*** Opening Source extract ***

Thanks! Yeah, done now.

>>  };
>>
>>  /* Limit any path through the tree to 256KB worth of instructions. */
>> @@ -448,6 +450,10 @@ static long seccomp_attach_filter(unsigned int flags,
>>                       return ret;
>>       }
>>
>> +     /* Set process-killing flag, if present. */
>> +     if (flags & SECCOMP_FILTER_FLAG_KILL_PROCESS)
>> +             filter->kill_process = true;
>> +
>>       /*
>>        * If there is an existing filter, make it the prev and don't drop its
>>        * task reference.
>> @@ -658,7 +664,11 @@ static int __seccomp_filter(int this_syscall, const struct seccomp_data *sd,
>>                       seccomp_init_siginfo(&info, this_syscall, data);
>>                       do_coredump(&info);
>>               }
>> -             do_exit(SIGSYS);
>> +             /* Kill entire thread group if requested (or went haywire). */
>> +             if (!match || match->kill_process)
>
> I found this conditional to be a little surprising. I would have expected:
>
> if (match && match->kill_process)
>         do_group_exit(SIGSYS);
> else
>         do_exit(SIGSYS);
>
> A resulting NULL match pointer is unexpected but callers of
> seccomp_run_filters() are expected to handle such a situation so it is
> possible. Are you preferring to fail closed as much as possible
> (considering that killing the process is more restrictive than killing
> the thread)?

Yeah, that was my thinking. The only way for this to happen is if we
have a totally impossible state: NULL filter in struct seccomp but
seccomp mode is non-zero. I'll add a comment above this.

> I don't know the specific situations that would result in the match
> pointer not being set in seccomp_run_filters() but I'm curious if
> existing, old userspace code that only expected the thread to be killed
> could potentially tickle such a situation and result in the entire
> thread group being unexpectedly killed.

There should be no way for userspace to reach this condition. It
shouldn't ever be possible to set the seccomp mode without a filter
attached.

> FWIW, I like the way the conditional is written and am only thinking out
> loud about the possible side effects.

*** Closing Source extract ***

• **Job 1**
Please rewrite the entries from the line containing "Which slice is the largest?" through the end of the entries, with "slice" renamed to "wedge" and everything else kept the same. Leave the pictures out.
The entries have no connection to the seccomp patch discussion.

*** Opening Source records ***

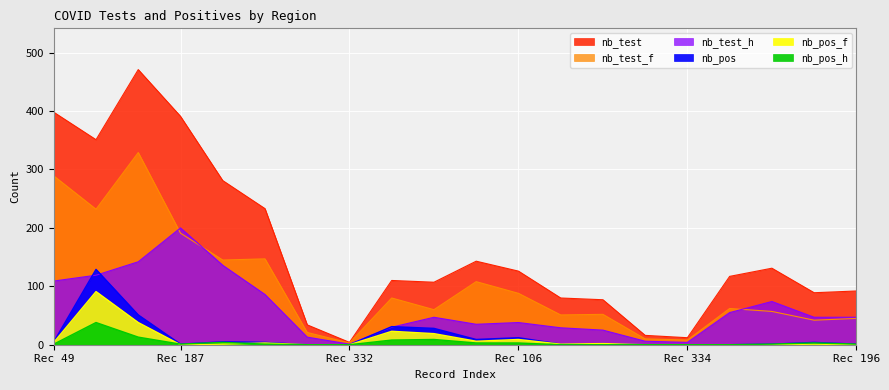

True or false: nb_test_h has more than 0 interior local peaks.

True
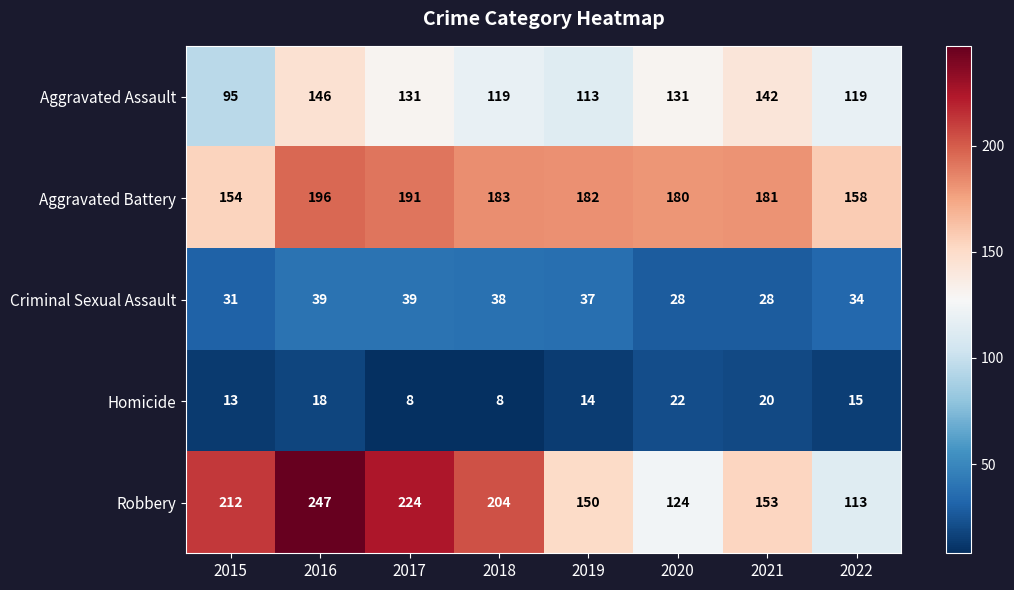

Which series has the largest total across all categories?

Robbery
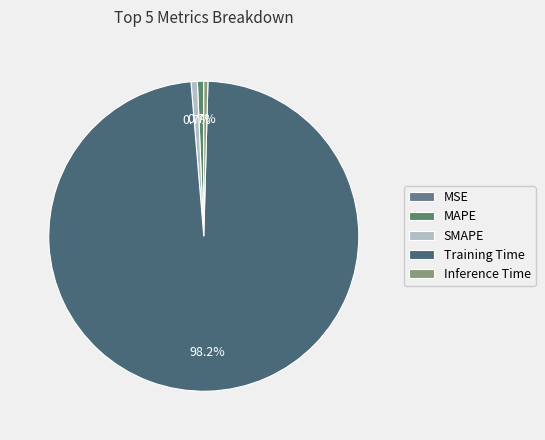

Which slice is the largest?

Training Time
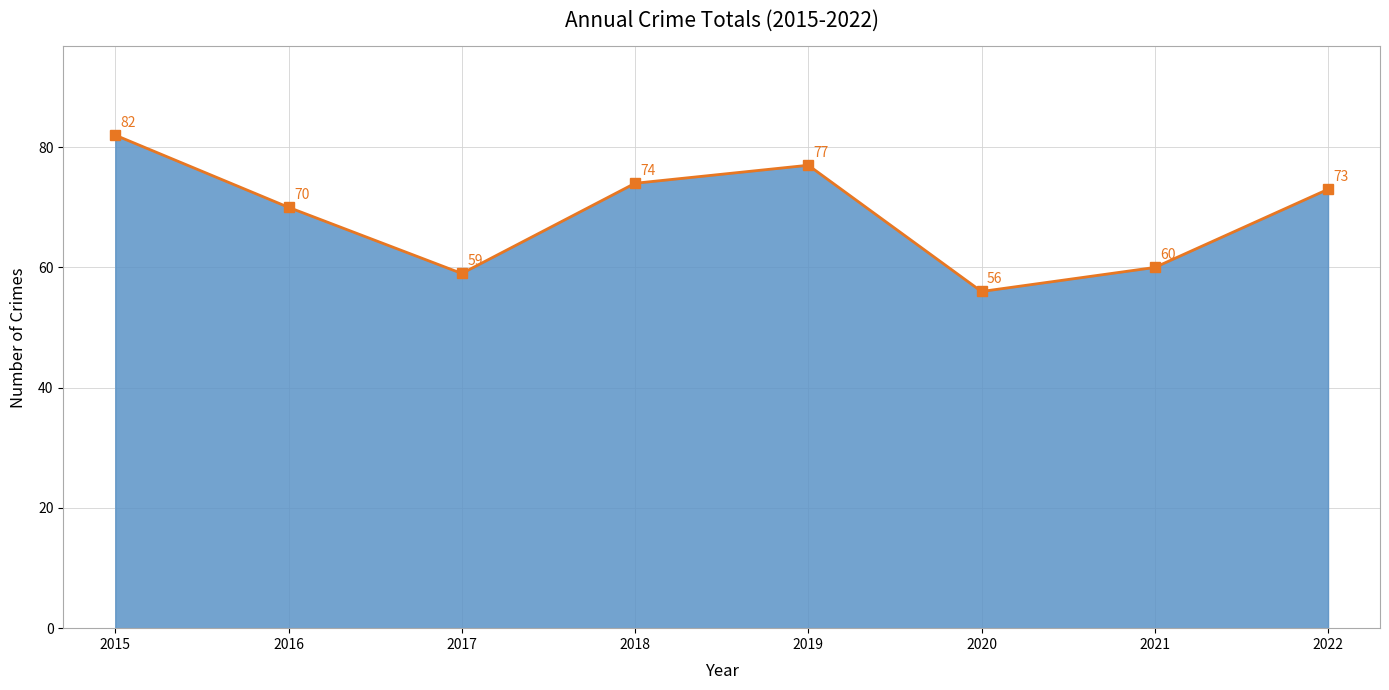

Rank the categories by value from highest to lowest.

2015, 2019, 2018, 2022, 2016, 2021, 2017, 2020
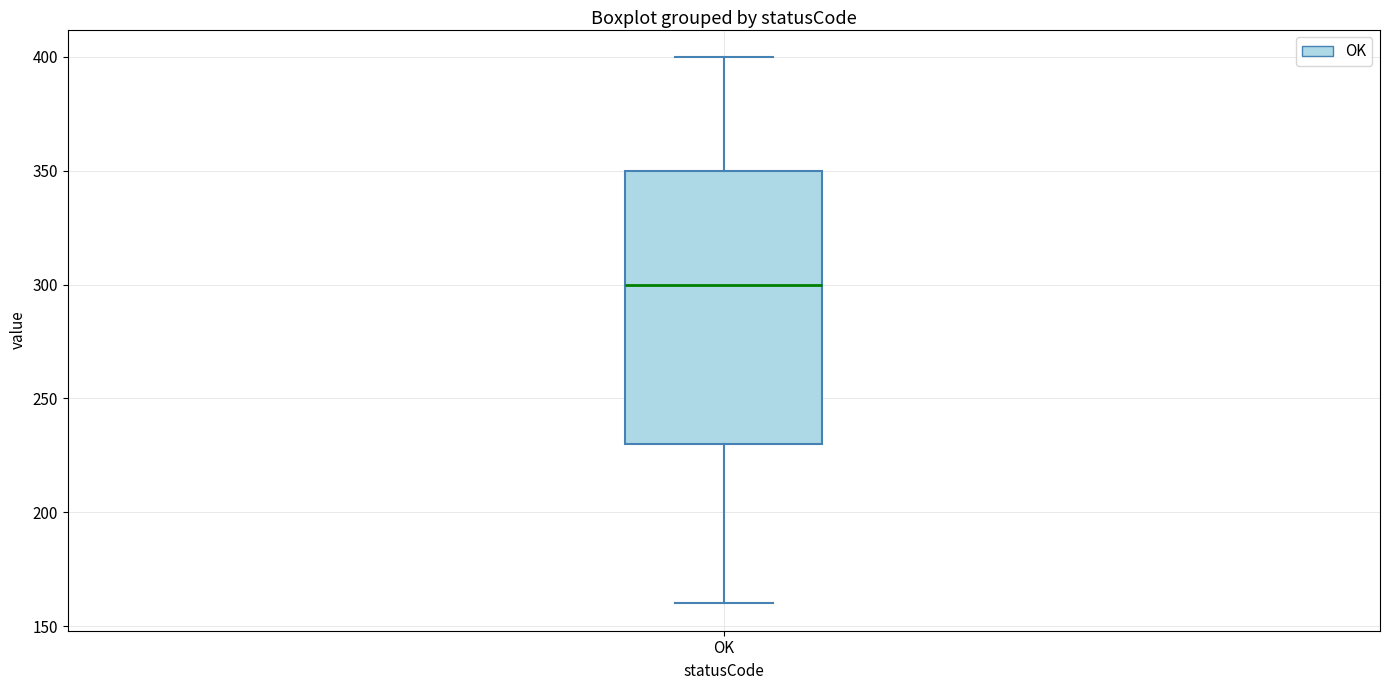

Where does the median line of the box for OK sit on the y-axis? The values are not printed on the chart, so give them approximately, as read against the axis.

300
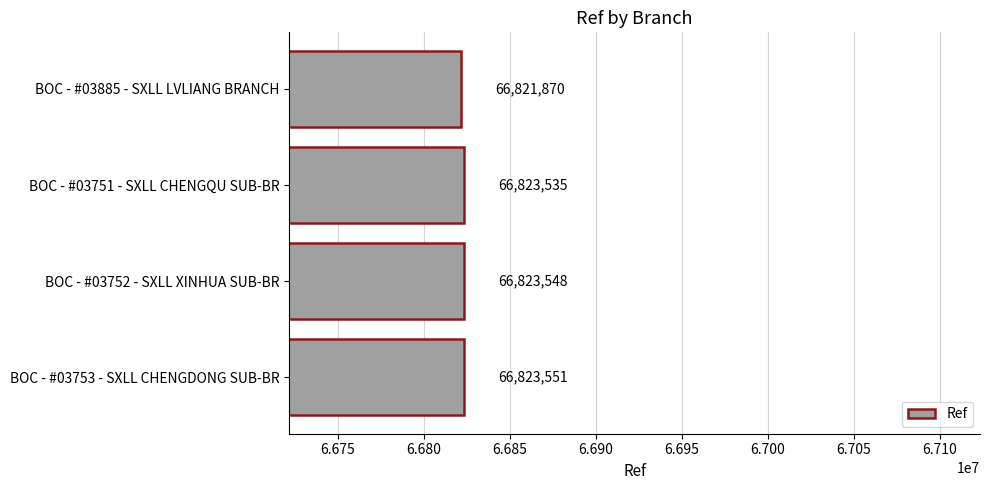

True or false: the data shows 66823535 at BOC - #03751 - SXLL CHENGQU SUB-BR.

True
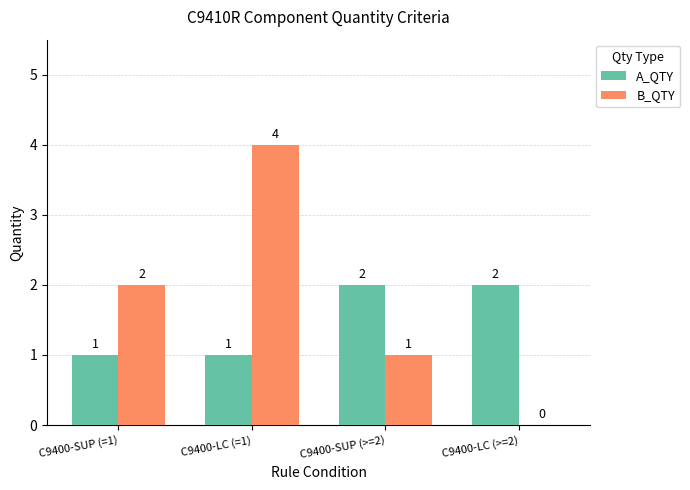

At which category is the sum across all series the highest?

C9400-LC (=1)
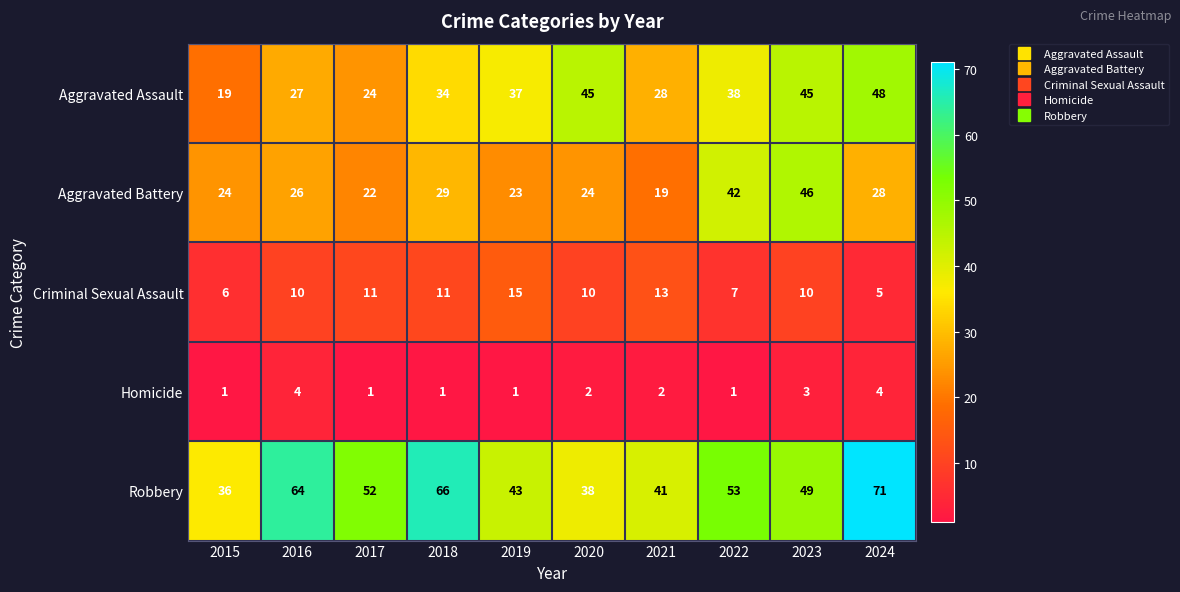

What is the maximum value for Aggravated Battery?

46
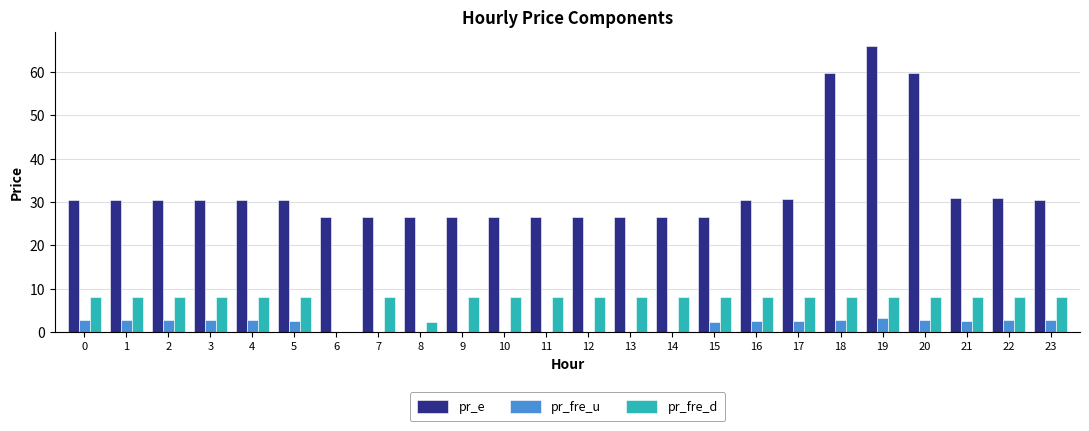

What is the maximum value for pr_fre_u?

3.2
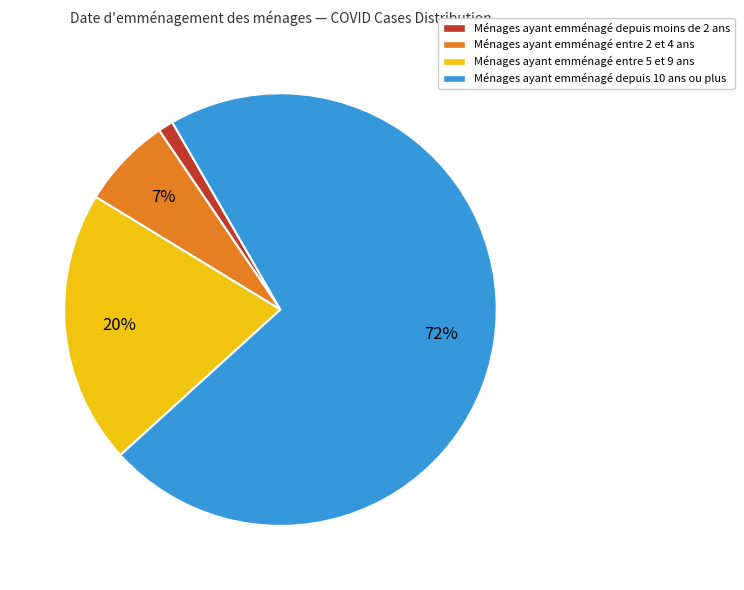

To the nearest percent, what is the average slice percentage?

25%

*** Closing Source records ***

• **Job 2**
According to the seccomp patch discussion, what impossible state is the only way for a NULL match to occur?

• **Written response 1**
Which wedge is the largest?

Training Time

Rank the categories by value from highest to lowest.

2015, 2019, 2018, 2022, 2016, 2021, 2017, 2020

Where does the median line of the box for OK sit on the y-axis? The values are not printed on the chart, so give them approximately, as read against the axis.

300

True or false: the data shows 66823535 at BOC - #03751 - SXLL CHENGQU SUB-BR.

True

At which category is the sum across all series the highest?

C9400-LC (=1)

What is the maximum value for Aggravated Battery?

46

What is the maximum value for pr_fre_u?

3.2

To the nearest percent, what is the average wedge percentage?

25%

• **Written response 2**
A NULL filter in struct seccomp while the seccomp mode is non-zero.